··· Selected text ···

Introduction

The SARS-CoV-2 viral infection has a variable prognosis, with up to 5% of cases being dramatically severe. The initial immune response to viral load is followed in certain cases by an uncontrolled “cytokine storm” with hyperinflammation and immunosuppression [1]. In critically ill patients, uncontrolled viral propagation induces cytotoxicity and hyperactivation of immune cells, leading to increased vascular inflammation, clotting, and thromboembolism complications [2]. Reports of hypothalamic-pituitary-adrenal (HPA) axis dysfunction have emerged in the literature but the detailed pathophysiology of immune response and the potential damages affecting especially the adrenal gland are still unclear [3].

Acute adrenal infarction (AAI) is a rare but serious complication of hypercoagulable conditions such as primary antiphospholipid antibody syndrome or pregnancy [4, 5]. CT diagnosis of AAI is based on an enlargement and a low attenuation of the infarcted adrenal gland, sometimes associated with a high attenuation surrounding rim with fat stranding and “capsular sign” [6,7,8]. The incidence and potential consequences of this condition have never been evaluated in SARS-CoV-2 infection, where thromboembolic complications are frequently reported [9].

Consequently, the purpose of this study is to retrospectively investigate the incidence of AAI in patients with severe SARS-CoV-2 infection and to correlate findings to prognosis data.

Material and methods

Patient population

The local ethics committee of Strasbourg University Hospital approved this retrospective study and waived the need of informed consent.

From March 9 to April 10, 2020, all consecutive patients who underwent chest CT for clinical suspicion of SARS-CoV-2-infection at one of our 2 hospital sites (Nouvel Hôpital Civil, Hôpital de Hautepierre) were retrospectively screened for inclusion. Chest CT was used as a systematic triage tool in all patients with a clinical suspicion of COVID-19 and moderate to severe symptoms.

Inclusion criteria were:

  1. (a)

    Severe or critical lung parenchyma lesion characteristics of COVID-19, i.e., involving at least 50% of the total lung parenchyma [10];

  2. (b)

··· Data extract ···

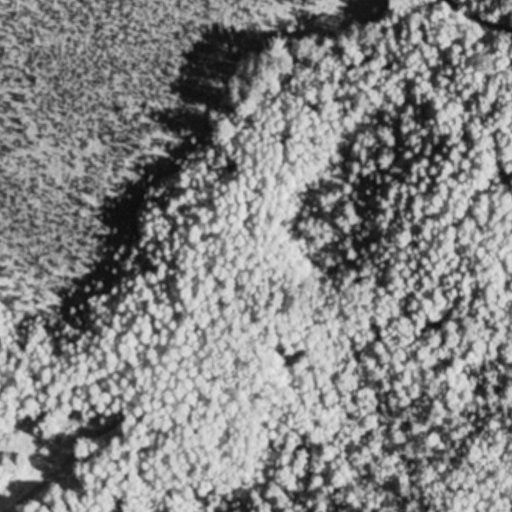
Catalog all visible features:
road: (476, 17)
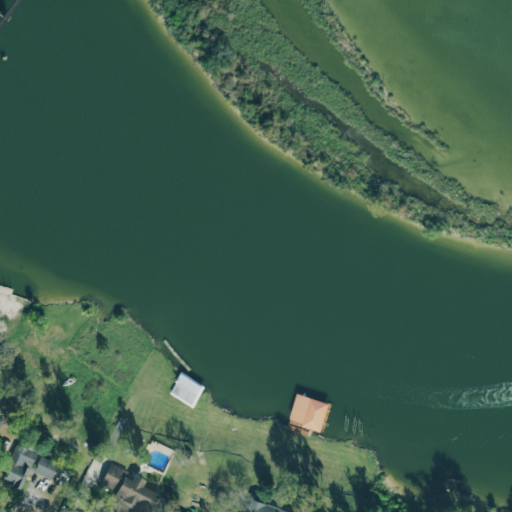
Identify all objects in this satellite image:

···

Write out the stretch of the adrenal infarction study from "Consequently, the purpose" through "to severe symptoms." word for word. The listing is drawn from a separate source and has no connection to the study on adrenal infarction.

Answer:
Consequently, the purpose of this study is to retrospectively investigate the incidence of AAI in patients with severe SARS-CoV-2 infection and to correlate findings to prognosis data.

Material and methods

Patient population

The local ethics committee of Strasbourg University Hospital approved this retrospective study and waived the need of informed consent.

From March 9 to April 10, 2020, all consecutive patients who underwent chest CT for clinical suspicion of SARS-CoV-2-infection at one of our 2 hospital sites (Nouvel Hôpital Civil, Hôpital de Hautepierre) were retrospectively screened for inclusion. Chest CT was used as a systematic triage tool in all patients with a clinical suspicion of COVID-19 and moderate to severe symptoms.